Adicionalmente, fue durante el medioevo cuando comenzó a configurarse el canon de la mujer rubia y pálida, como representación de la mujer bella. En la época, además, se rechazaba el maquillaje porque era una modificación de la naturaleza, que proviene de Dios. A su vez, la palidez era sinónimo de la pureza.
Con la llegada del Renacimiento y sus grandes pinturas, grabados y dibujos, así como la recuperación de las ideas de proporción definidas por los griegos, aparecen representaciones estéticas como las ya mencionadas de Botticelli, el Hombre de Vitruvio (Da Vinci) o el David de Miguel Ángel.
En el barroco y en la época victoriana (entre los siglos XVII y XIX) se comienza a conformar y se asientan las ideas de la belleza que todavía permanecen con nosotros. Comienzan a usarse los perfumes con profusión, el exceso de maquillaje se hace regla, en un tiempo predominan de las pelucas y tras ellas, los peinados elaborados, los trajes son de capas, los espejos acompañan a las personas a todos lados, se asienta el narcisismo y nace la palabra maquillaje, en los términos que contemporáneamente lo entendemos.

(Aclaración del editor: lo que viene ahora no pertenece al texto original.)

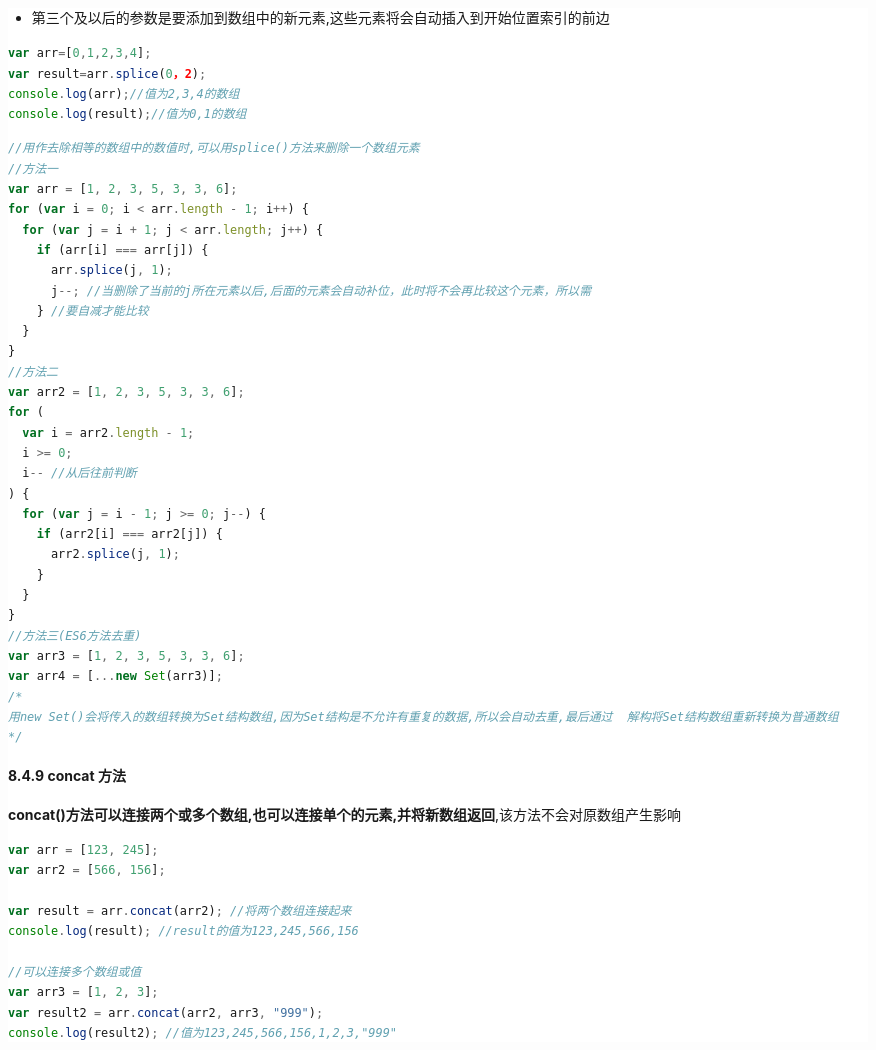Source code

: - 第三个及以后的参数是要添加到数组中的新元素,这些元素将会自动插入到开始位置索引的前边

```js
var arr=[0,1,2,3,4];
var result=arr.splice(0，2);
console.log(arr);//值为2,3,4的数组
console.log(result);//值为0,1的数组
```

```js
//用作去除相等的数组中的数值时,可以用splice()方法来删除一个数组元素
//方法一
var arr = [1, 2, 3, 5, 3, 3, 6];
for (var i = 0; i < arr.length - 1; i++) {
  for (var j = i + 1; j < arr.length; j++) {
    if (arr[i] === arr[j]) {
      arr.splice(j, 1);
      j--; //当删除了当前的j所在元素以后,后面的元素会自动补位，此时将不会再比较这个元素，所以需
    } //要自减才能比较
  }
}
//方法二
var arr2 = [1, 2, 3, 5, 3, 3, 6];
for (
  var i = arr2.length - 1;
  i >= 0;
  i-- //从后往前判断
) {
  for (var j = i - 1; j >= 0; j--) {
    if (arr2[i] === arr2[j]) {
      arr2.splice(j, 1);
    }
  }
}
//方法三(ES6方法去重)
var arr3 = [1, 2, 3, 5, 3, 3, 6];
var arr4 = [...new Set(arr3)];
/*
用new Set()会将传入的数组转换为Set结构数组,因为Set结构是不允许有重复的数据,所以会自动去重,最后通过  解构将Set结构数组重新转换为普通数组
*/
```

#### 8.4.9 concat 方法

**concat()方法可以连接两个或多个数组,也可以连接单个的元素,并将新数组返回**,该方法不会对原数组产生影响

```js
var arr = [123, 245];
var arr2 = [566, 156];

var result = arr.concat(arr2); //将两个数组连接起来
console.log(result); //result的值为123,245,566,156

//可以连接多个数组或值
var arr3 = [1, 2, 3];
var result2 = arr.concat(arr2, arr3, "999");
console.log(result2); //值为123,245,566,156,1,2,3,"999"
```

Para Miguel Ángel Pérez Pirela, el ejercicio anterior, pretendía ilustrar que muy por el contrario de lo que el canon dominante pretende mostrar, no hay nada más difícil que definir la belleza.
Además, pretender cumplir con esos patrones, implica para el sujeto contemporáneo, atarse a una lógica de estafa, que somete su subjetividad a un incesante círculo de agresiones y modificaciones corporales, cuyo único propósito es complacer a otros.
Finalmente, citando al filósofo y antropólogo francés Gilles Lipovetsky, indicó que las sociedades occidentales son sociedades narcisistas porque obligan al sujeto a encerrarse en un yo impuesto desde fuera, lo que origina enfermedades estético-narcisistas como la bulimia, la anorexia y la vigorexia, y le impulsa transformar su cuerpo para obtener un trabajo, conseguir una pareja, para tener «éxito», para ser «ganador», estar «dentro» y no «fuera», con base en la adopción de las reglas que imponen la propaganda y la publicidad que impone la sociedad de consumo.